Stana Katić is a Canadian-American film and television actress of Serbian descent. Born in Hamilton, Canada, in a family of emigrants from Dalmatia, she studied at Toronto University and The Theatre School at DePaul University. Katić further developed her acting technique at the Beverly Hills Playhouse acting school, under the tutelage of Milton Katselas. Some more prominent roles from the beginning of her career are in Frank Miller’s Ghost (2008), ensemble film Feast of Love (2007) and Bond franchise instalment Quantum of Solace (2008). Simultaneously, Katić started her career as a television actress. Supporting roles in acclaimed series such as The Shield and Alias soon landed her a lead role in nine seasons of Castle, the ABC hit series. Katić went on to star in two films by the Polish brothers, Big Sur (2013) was an adaptation of the Jack Kerouac novel, while For Lovers Only (2011) gave a discreet nod to the French New Wave. She then played in another novel adaptation, a Hollywood rendition of Fyodor Dostoevsky’s The Double (2013), followed by leading roles in films Rendezvous and Lost in Florence. Her title role in the television series Absentia will be continued, as the broadcast of the second season is scheduled for 2019. Katić established Sine Timore Productions in 2008. Her film and television roles have brought her 10 award nominations and seven wins. She currently resides in Los Angeles.
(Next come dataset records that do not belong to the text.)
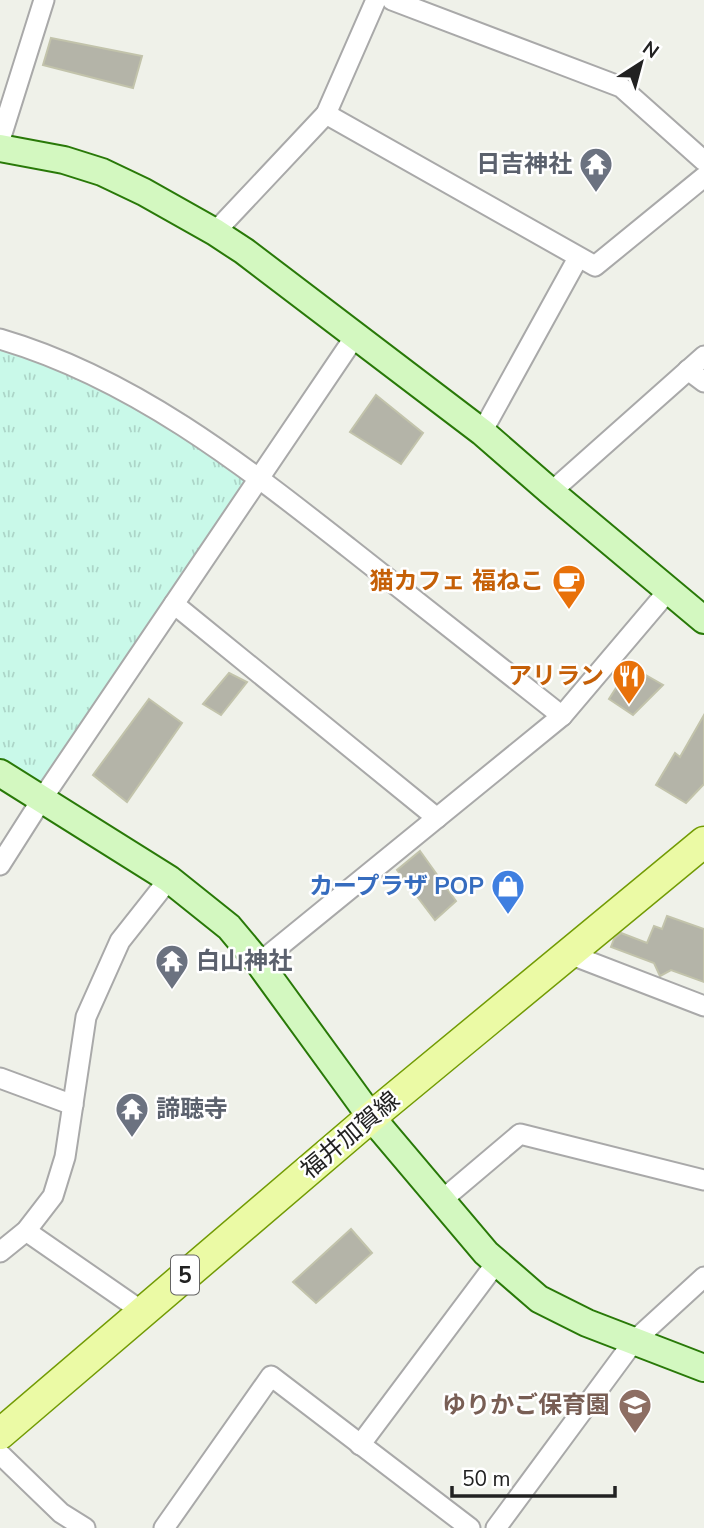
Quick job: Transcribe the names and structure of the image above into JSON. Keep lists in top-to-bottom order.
{
  "streets": {
    "main road": ["福井加賀線", "5"]
  },
  "places": {
    "temple": ["日吉神社", "白山神社", "諦聴寺"],
    "cafe": ["猫カフェ 福ねこ"],
    "restaurant": ["アリラン"],
    "shop": ["カープラザ POP"],
    "school or university": ["ゆりかご保育園"]
  },
  "scale_bar": "50 m",
  "north": "top right"
}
Slobodan Despot was born in 1967 in Sremska Mitrovica. He is a publisher, publicist, writer and photographer. After an education in Switzerland, he worked in a renowned publishing house L’Age d’Homme as translator and editor between 1991 and 2004. He has translated the works of Dobrica Cosic, Milos Crnjanski, Momo Kapor, as well as other Serbian, English, German, Russian, and Italian authors. Despot is an associate and editor-in-chief of several journals, and public relations advisor in different foundations, and political institutions. Since 2006, he is in charge of the publishing house Xenia, which he co-founded. He wrote two novels, four books of essays, a biography, two photo books, one art photograph, and a spiritual travel book through the Swiss Alps. His first novel Honey, published in the renowned Collection Blanche by Gallimard, received five awards, became a compulsory high school reading, also in pocket edition. His second novel, Blue Ray, also published by Gallimard, was awarded the Prix Casanova in 2017 for best novel by a foreign author in French. Despot also runs a weekly newsletter magazine Antipresse.
Tancrède Ramonet is a documentary author-director and an audiovisual producer. He graduated from philosophy (Sorbonne), management (Paris-Dauphine), documentary production (La Havane) and international production (EURODOC). He started his own independent documentary and fiction production company, Temps noir in 2002. Ramonet is vice-president of the association 1,000 cultures, co-founder of the artistic project Régis Jauffret et ses nègres, member of the board for Défi jeunes, speaker at INA sup, Paris IX Dauphine college and for the International School of Cinema and Television of San Antonio de los Banos (Cuba), and a member of the USPA, Galilée Club and C7. Ramonet and Temps noir have both won the 2006 best young French producer award and the 2010 best French producer award. He produces documentaries about social, historical, artistic and cultural issues, including Africa, story of a continent by Elikia M’Bokolo, Philippe Sainteny and Alain Ferrari, Requiem for revolution by Jihan El Tahri. In 2016, he directed Patrick Buisson le mauvais génie, co-directed with Ariane Chemin and Vanessa Schneider, broadcast on France 5, and No gods, No Masters, A History of Anarchism co-produced by Arte. His last documentary, Che Guevara, Beyond the Legend was broadcast on French channel France 5 in 2017.
Michel Amathieu, director of photography, was born in 1955 in Crevecœur-en-Auge, France. He studied mathematics, obtaining a master’s degree in the field and practiced photography as a hobby. He taught mathematics in high school for two years before joining evening classes at the Louis Lumière film school and devoting himself to the art of cinematography. He worked on a number of short and feature films, before Dobermann (1996), directed by Jan Kounen, attracted the attention of the public to his work. There came a noted thriller Cousin (1997) directed by Alain Corneau, and I love L.A. (1998), by Mika Kaurismäki, in a slightly different vein. Amathieu was then called to replace Thierry Arbogast at the end of Black Cat, White Cat (1998) shooting because of the delays: Thierry had engagements elsewhere. Since then, Amathieu followed Emir Kusturica on the No Smoking Orchestra tour and took part in Super 8 Stories (2001). He came back to Serbia to work on Life is a Miracle (2003). More recently, Amathieu has worked as a Director of Photography on Volker Schlöndorff’s Diplomacy (2014) and Agnieska Holland’s Rosemary’s baby(2014). Beside his work on films, Amathieu was a cinematographer on a number of commercials and TV series.